Courtesy of Zachary Tyler Newton

More importantly, Solomon’s narrative serves as an important corrective to the lofty notion—most egregiously espoused by Ted Olson and David Boies’ ridiculously muddled book—that the arc of the moral universe bent toward marriage equality on its own, and only needed a few canny lawyers to finish the job. America’s increasing acceptance of gay rights didn’t descend silently like snow in the middle of the night. It arose out of the grueling, indefatigable campaigns by groups like Freedom to Marry, whose activists spent thousands of hours bending that arc with their own hands. As Solomon painstakingly illustrates, these groups lobbied legislatures literally vote by vote, reached out to every voter in every district, rallied and paraded while a majority of the country shrugged or scowled. The gay rights coalition needed to build a groundswell in favor of marriage equality. This, they decided, was the only way to do it.

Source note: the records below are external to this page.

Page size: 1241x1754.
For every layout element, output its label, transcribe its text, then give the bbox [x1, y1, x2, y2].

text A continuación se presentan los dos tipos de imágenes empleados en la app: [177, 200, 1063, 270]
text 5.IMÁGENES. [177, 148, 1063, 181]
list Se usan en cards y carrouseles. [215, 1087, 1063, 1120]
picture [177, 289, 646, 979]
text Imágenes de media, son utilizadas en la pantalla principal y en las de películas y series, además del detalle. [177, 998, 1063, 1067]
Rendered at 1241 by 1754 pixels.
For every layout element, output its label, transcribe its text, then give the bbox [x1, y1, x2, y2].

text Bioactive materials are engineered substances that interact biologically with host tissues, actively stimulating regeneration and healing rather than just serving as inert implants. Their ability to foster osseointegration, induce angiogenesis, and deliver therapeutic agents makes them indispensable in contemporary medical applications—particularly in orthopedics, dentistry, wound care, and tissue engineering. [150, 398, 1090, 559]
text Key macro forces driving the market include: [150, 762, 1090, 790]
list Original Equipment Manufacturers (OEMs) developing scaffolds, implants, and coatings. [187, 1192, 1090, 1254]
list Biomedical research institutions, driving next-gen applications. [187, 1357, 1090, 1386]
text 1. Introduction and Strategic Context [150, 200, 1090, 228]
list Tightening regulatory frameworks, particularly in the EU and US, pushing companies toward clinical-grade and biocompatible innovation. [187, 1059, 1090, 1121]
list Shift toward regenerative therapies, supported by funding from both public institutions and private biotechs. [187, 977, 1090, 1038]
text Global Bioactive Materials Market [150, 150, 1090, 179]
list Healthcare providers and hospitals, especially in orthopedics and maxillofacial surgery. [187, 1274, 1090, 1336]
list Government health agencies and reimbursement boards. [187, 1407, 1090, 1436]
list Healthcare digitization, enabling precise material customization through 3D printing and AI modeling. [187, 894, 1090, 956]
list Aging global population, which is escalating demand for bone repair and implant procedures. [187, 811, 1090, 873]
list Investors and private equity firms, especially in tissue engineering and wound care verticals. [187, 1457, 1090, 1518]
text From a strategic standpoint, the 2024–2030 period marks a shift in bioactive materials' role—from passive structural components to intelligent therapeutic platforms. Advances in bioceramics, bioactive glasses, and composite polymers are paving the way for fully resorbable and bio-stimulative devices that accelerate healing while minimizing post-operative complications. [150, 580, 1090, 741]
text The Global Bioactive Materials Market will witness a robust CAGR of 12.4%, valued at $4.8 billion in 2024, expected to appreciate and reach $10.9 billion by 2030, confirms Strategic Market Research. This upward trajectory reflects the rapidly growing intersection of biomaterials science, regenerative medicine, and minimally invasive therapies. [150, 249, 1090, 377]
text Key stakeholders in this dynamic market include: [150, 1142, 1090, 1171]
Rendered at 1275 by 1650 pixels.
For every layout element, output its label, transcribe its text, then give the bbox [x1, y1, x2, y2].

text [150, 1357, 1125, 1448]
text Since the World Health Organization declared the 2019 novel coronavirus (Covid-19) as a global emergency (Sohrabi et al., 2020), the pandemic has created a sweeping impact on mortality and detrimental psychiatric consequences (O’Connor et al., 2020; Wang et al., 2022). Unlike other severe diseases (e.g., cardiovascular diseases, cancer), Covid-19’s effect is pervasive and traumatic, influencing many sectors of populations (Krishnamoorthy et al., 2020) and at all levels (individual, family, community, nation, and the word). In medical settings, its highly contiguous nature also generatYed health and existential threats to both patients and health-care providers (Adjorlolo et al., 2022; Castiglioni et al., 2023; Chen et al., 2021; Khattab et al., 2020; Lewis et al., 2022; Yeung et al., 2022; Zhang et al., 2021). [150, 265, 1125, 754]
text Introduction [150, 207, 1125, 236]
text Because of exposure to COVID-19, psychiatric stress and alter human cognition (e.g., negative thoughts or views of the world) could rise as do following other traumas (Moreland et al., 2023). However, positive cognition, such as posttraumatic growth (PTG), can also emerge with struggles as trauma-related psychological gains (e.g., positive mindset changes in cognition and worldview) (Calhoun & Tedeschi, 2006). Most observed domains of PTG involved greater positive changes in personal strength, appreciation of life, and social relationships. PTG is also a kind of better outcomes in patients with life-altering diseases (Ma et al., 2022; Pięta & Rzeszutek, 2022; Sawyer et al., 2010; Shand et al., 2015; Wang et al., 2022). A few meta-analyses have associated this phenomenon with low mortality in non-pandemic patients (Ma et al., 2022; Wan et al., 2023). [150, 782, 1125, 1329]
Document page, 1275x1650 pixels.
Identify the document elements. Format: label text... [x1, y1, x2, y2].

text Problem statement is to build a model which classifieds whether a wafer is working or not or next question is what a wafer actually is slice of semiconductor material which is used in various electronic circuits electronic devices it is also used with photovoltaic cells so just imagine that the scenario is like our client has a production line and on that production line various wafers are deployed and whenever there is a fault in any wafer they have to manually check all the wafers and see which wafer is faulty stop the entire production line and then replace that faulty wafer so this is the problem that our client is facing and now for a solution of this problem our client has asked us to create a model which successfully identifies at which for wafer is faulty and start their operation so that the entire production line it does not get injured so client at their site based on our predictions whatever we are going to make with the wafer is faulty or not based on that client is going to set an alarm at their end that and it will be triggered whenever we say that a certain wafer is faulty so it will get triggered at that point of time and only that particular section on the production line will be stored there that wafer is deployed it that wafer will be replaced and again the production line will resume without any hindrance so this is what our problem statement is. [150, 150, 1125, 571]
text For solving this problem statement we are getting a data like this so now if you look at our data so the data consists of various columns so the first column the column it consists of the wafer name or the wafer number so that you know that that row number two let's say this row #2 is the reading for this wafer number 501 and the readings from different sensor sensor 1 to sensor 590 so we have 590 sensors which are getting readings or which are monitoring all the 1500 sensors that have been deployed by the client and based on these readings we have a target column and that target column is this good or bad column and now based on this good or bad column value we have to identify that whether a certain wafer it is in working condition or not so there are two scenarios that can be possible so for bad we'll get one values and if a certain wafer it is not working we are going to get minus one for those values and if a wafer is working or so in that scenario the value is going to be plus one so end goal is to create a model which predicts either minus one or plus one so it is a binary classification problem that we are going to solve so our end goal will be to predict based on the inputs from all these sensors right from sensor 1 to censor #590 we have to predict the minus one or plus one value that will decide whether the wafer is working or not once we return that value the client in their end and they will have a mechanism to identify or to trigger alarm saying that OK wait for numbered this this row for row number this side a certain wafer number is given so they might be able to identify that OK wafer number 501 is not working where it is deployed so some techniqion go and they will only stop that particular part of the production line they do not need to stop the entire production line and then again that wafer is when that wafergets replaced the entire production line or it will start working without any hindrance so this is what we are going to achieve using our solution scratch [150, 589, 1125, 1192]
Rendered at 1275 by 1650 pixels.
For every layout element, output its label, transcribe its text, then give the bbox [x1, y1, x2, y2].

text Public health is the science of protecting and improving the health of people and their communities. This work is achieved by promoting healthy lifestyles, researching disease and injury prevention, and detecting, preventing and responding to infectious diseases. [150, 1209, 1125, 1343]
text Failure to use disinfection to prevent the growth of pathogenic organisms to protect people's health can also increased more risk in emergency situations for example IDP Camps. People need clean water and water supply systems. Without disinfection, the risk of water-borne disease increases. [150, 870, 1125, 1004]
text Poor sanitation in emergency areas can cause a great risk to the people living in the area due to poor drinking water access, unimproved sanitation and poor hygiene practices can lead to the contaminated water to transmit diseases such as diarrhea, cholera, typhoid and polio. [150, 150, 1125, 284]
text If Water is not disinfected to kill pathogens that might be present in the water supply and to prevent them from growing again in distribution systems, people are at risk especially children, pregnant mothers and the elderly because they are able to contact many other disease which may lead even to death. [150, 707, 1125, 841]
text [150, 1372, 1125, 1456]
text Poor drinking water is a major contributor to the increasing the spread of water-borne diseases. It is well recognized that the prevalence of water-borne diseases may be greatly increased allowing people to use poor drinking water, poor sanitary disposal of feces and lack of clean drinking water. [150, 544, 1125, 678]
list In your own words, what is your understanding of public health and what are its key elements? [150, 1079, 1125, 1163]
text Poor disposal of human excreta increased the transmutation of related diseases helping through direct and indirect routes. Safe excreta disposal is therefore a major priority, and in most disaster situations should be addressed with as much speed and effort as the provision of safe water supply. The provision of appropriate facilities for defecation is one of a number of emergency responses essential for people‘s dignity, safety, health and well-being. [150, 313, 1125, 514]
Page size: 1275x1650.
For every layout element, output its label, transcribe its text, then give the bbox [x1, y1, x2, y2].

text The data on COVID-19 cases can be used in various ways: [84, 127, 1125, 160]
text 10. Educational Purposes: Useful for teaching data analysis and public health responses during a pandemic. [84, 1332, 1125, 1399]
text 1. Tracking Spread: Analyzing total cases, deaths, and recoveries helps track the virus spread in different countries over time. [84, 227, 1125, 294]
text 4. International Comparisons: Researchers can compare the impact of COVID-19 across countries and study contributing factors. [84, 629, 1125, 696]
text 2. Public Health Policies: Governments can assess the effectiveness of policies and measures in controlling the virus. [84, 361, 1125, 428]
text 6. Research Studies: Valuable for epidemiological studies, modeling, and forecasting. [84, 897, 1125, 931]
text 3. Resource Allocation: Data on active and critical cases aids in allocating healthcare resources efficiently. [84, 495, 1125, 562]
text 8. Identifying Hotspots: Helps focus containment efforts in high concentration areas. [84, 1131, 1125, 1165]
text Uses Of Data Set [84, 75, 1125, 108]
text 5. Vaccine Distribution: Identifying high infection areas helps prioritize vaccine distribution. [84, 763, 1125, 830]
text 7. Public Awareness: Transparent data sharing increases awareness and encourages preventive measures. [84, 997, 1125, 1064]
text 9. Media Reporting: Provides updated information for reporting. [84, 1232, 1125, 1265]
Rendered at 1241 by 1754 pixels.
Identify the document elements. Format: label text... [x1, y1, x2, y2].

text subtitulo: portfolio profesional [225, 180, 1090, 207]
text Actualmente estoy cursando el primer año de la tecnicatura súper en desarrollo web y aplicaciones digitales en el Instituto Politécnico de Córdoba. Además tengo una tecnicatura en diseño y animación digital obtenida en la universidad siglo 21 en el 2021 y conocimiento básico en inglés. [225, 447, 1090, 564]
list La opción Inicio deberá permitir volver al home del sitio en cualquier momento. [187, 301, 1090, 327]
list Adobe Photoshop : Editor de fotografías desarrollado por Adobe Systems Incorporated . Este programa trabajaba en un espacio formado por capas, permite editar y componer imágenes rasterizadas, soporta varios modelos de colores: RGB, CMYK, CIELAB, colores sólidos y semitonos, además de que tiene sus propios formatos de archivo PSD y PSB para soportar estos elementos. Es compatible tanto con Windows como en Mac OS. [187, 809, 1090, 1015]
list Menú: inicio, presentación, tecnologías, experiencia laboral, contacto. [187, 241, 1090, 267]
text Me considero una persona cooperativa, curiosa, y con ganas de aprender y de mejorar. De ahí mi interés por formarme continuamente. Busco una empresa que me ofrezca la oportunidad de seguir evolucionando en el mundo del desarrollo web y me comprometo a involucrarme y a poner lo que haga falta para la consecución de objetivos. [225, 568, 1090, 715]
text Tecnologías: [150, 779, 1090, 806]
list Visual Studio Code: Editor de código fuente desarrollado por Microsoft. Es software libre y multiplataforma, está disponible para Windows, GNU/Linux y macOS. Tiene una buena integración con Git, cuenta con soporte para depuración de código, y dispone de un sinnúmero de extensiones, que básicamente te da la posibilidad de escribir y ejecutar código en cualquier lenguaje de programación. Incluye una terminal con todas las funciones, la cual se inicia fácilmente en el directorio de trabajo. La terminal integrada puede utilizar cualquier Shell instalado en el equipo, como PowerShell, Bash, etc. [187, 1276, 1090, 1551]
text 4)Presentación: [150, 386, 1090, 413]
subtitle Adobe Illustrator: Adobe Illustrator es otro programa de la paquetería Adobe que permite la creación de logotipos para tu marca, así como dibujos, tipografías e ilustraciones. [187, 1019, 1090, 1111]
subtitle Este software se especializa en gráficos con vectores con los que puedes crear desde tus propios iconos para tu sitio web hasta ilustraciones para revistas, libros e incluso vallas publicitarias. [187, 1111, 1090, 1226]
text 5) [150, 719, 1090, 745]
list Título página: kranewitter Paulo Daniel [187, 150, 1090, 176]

And, after the brief glimmer of hope in Massachusetts, they failed, over and over again, crushingly and decisively—until, suddenly, one day, they won. In 2011, almost exactly 6 years after the Jersey City meeting, a bare majority of legislators made New York the largest state with marriage equality. It was the moment the gay rights luminaries had been waiting for: the threshold when gay marriage seemed like a potentially winning issue—not just for liberals, but also for conservative Democrats, and even a few moderate Republicans. From there, the push for marriage equality went truly national: to ballot initiatives, to light blue and purple states, and, of course, to the courts.

Solomon smartly refrains from diving into the granular details of the judicial struggle for gay marriage; his, after all, is a political history, not a legal one. And because the political battle for marriage equality appears to be basically over—the issue is now firmly in the hands of the courts, as some conservative legislators have noted with reliefWinning Marriage may well stand as the definitive political history of marriage equality. It’s certainly the book that leaders of the movement deserve, and that latecomers to the movement need to read. After each new pro-equality court ruling, Americans seem to look around in wonder and ask, How did we get here? With this riveting, passionate book, Solomon has provided the answer.

Winning Marriage by Marc Solomon. ForeEdge.